Im Koran findet man die Quelle:
Der Erzengel Gabriel führte Mohammed zum Felsendom in Jerusalem, wo er auf den Buraq (*) stieg und zu den Himmeln Aufstieg. Er wurde von Gabriel durch 6 Himmel geleitet, in den 7. durfte Gabriel nicht weiter. Die Pforte zum 7. Himmel ist die Pforte zwischen dem Menschen und Gott/Allah. Der 7.Himmel wird als der Wohnsitz Gottes/Allahs selbst beschrieben. Dort lernte Mohammed seine Bestimmung.

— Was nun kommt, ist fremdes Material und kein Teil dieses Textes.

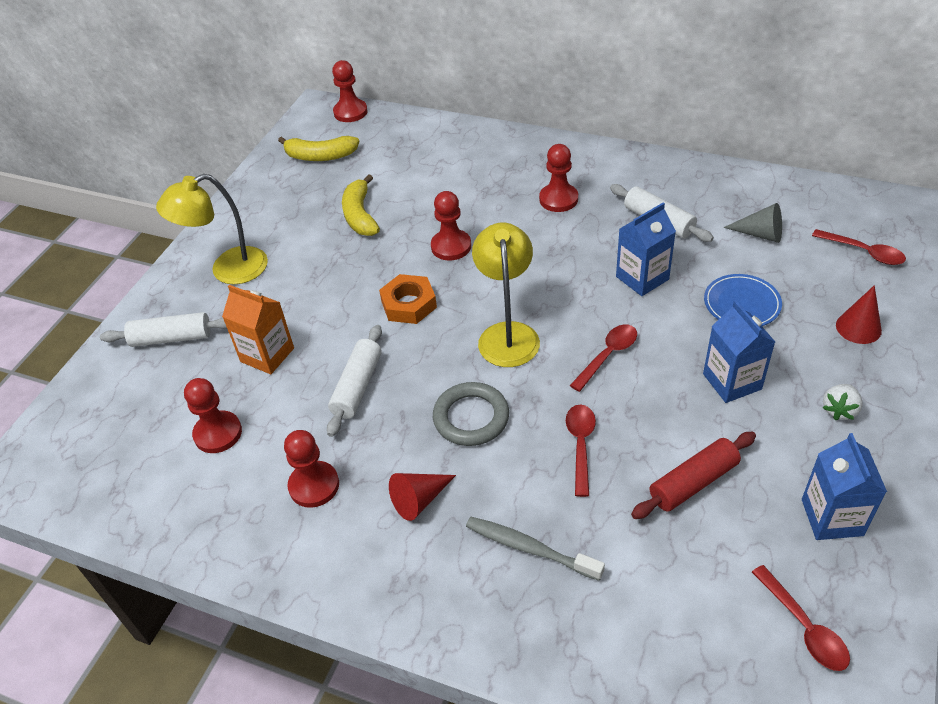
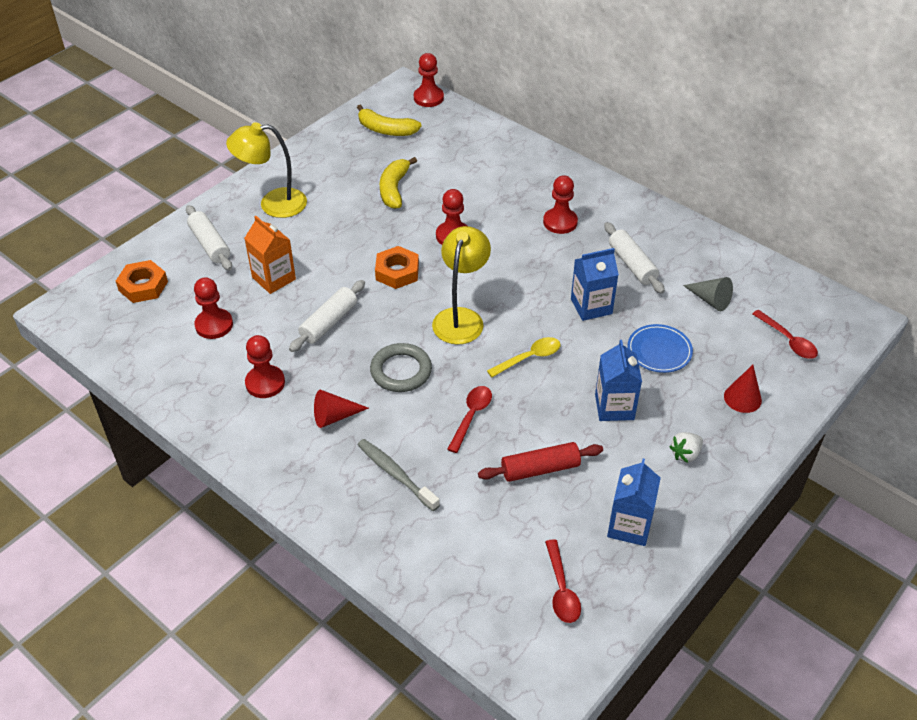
camera: 15 degrees right, 0 degrees up
white rolling pin [100,312,227,347] -> white rolling pin turned 45 degrees clockwise [186,205,232,271]
red spoon [570,325,637,392] -> yellow spoon [487,337,560,377]
none -> orange nut [116,260,168,303]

(*) Buraq: Körper eines Pferdes, Kopf einer Frau, Flügel eises Vogels

Peace,
Kevin.

Platon
Hallo Petzi,

In der Spätantike stellte man sich das Universum als
ineinandergeschachtelte Sphären vor, wobei jedem damals bekannten
Planeten sowie Sonne und Mond eine Sphäre zugeordnet wurde:

  1. Sphäre: Mond
  2. Sphäre: Merkur
  3. Sphäre: Venus
  4. Sphäre: Sonne
  5. Sphäre: Mars
  6. Sphäre: Jupiter
  7. Sphäre: Saturn
    Jenseits des Saturn kam dann die Fixsternsphäre.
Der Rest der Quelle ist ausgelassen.